Still waiting to get a hold of a copy of "the holographic universe" - my reading list is just way too long right now. Anyone read "the self aware universe", by Amit Goswami PhD? It has a lot to say that is relevant to this discussion.

cheers,

JBArk
 
Saidin said:
RealAwareness said:
I have often wondered the same thing. During one psychedelic journey, I envisioned God as being like, or having become, a series of individuated points of consciousness, all aware of the Universe, but not of their ultimate source - like a bunch of eyes perceiving our layer of reality, but mostly oblivious to the infinite mind to which they were attached. It's hard to explain.

I think you did a pretty good job of describing it. These are difficult concepts to get our minds around, but this description fits well with my signature.

Your signature is a great quote; I'm not familiar with Sri Aurobindo, but from a quick glance at the entry on Wikipedia, I'm intrigued. A Mystic, a Philosopher, and a Freedom Fighter. My kind of guy :)
 
jbark said:
Saldin wrote:

An infinity of infinities is still one infinity. All are subsets of one.

Good point. How about imaginary numbers?

Someone better versed in mathematics can correct me, but I believe that imaginary numbers were an intuitive leap sometime shortly after Galileo and Newton, used to solve a particular problem which I can't recall. What is fascinating is that the so-called imaginary numbers, and the complex numbers built from them, aren't imaginary at all; years after their discovery (not invention, but discovery), it was found they were perfect in describing features of Mandelbrot sets as well as being indispensable in quantum mechanics. In short, they actually describe features of physical reality otherwise impossible to describe, and are one more piece of evidence that mathematical objects are transcendent entities we discover, not contrivances we invent to describe things. Penrose talks a lot about them.
 
RealAwareness wrote:

I have often wondered the same thing. During one psychedelic journey, I envisioned God as being like, or having become, a series of individuated points of consciousness, all aware of the Universe, but not of their ultimate source - like a bunch of eyes perceiving our layer of reality, but mostly oblivious to the infinite mind to which they were attached. It's hard to explain.


I also envisioned God in an altered state as a bundle of tiny fiberoptic cables, each leading to a sentient being (such as ourselves but not limited to ourselves). From this I felt both that we were all connected, and also that God would be more effective if we worked together to "make our little lights shine". ("Let it shine, let it shine, let it shine...)")

I like the reference to eyes, all looking around and not seeing each other as a whole. Nice metaphor for our current state of existence.
 
jbark said:
Good point. How about imaginary numbers?

And holography - where the parts are the sum of the whole, and the sum is the part & the whole. Can't wait to see where holography leads us - processors, memory, the key to understanding (a part of) the universe? Fascinating stuff.
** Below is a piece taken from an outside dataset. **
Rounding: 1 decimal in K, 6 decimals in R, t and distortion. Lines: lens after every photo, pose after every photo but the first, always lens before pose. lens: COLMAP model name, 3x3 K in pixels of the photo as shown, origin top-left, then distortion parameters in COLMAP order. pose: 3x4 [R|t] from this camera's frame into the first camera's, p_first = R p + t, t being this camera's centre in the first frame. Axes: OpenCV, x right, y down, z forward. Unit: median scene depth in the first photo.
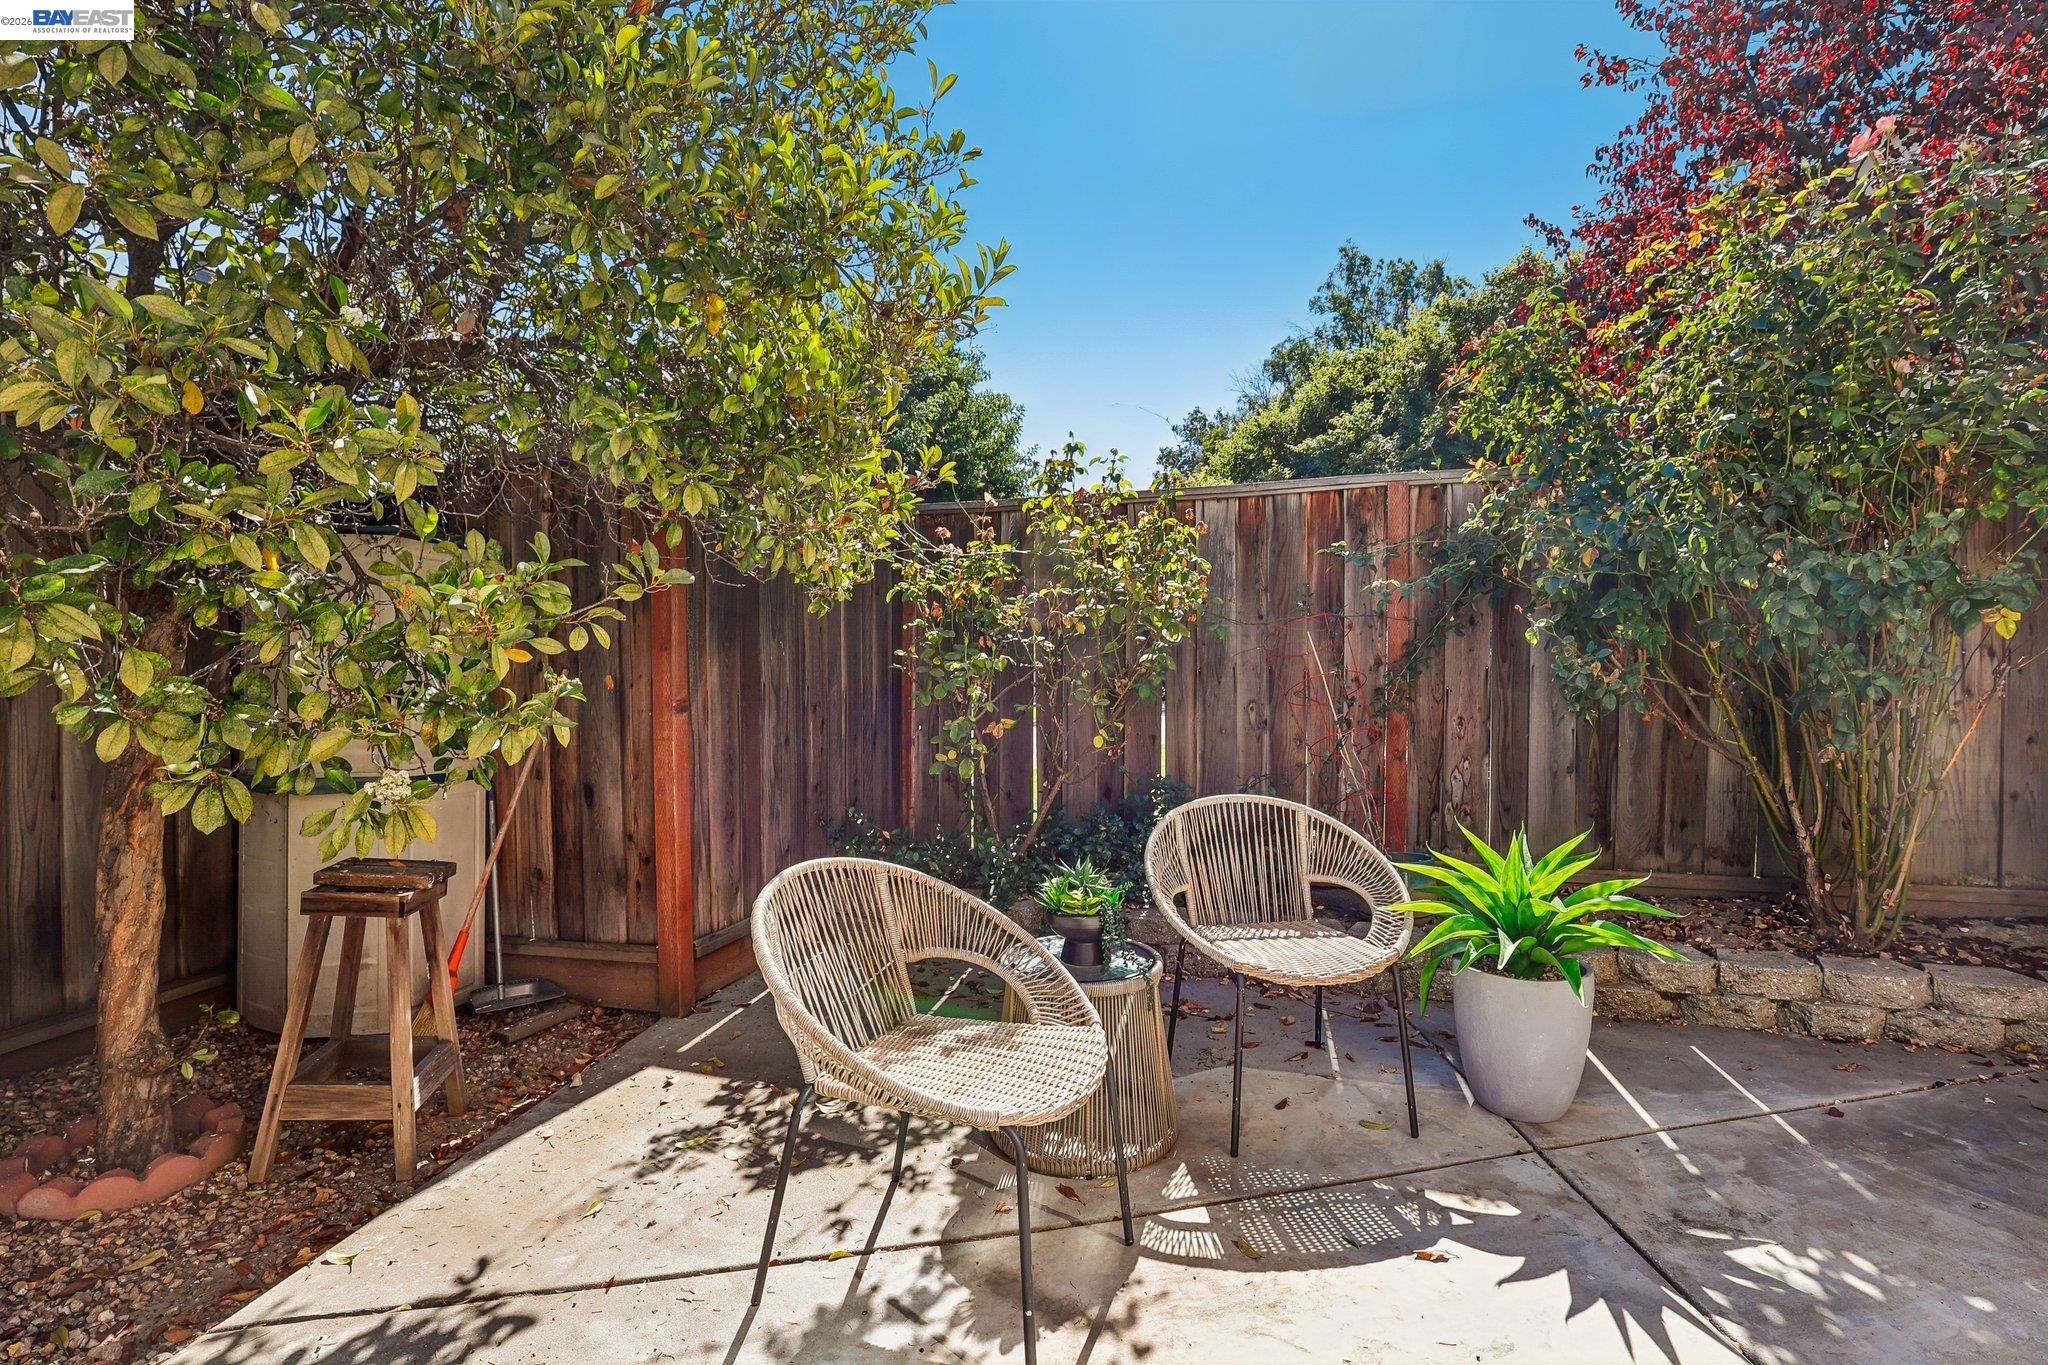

Still waiting to get a hold of a copy of "the holographic universe" - my reading list is just way too long right now. Anyone read "the self aware universe", by Amit Goswami PhD? It has a lot to say that is relevant to this discussion.

A number is a number whether inaginary or not. It is a symbol that represents something, whether is is 1 or i. The whols subset of numbers themselves are just a part of the whole.

Touchable Holograms:

I highly recommend The Holographic Universe, very intereting and thought provoking book. I have The Self Aware Univese, but haven't read it yet.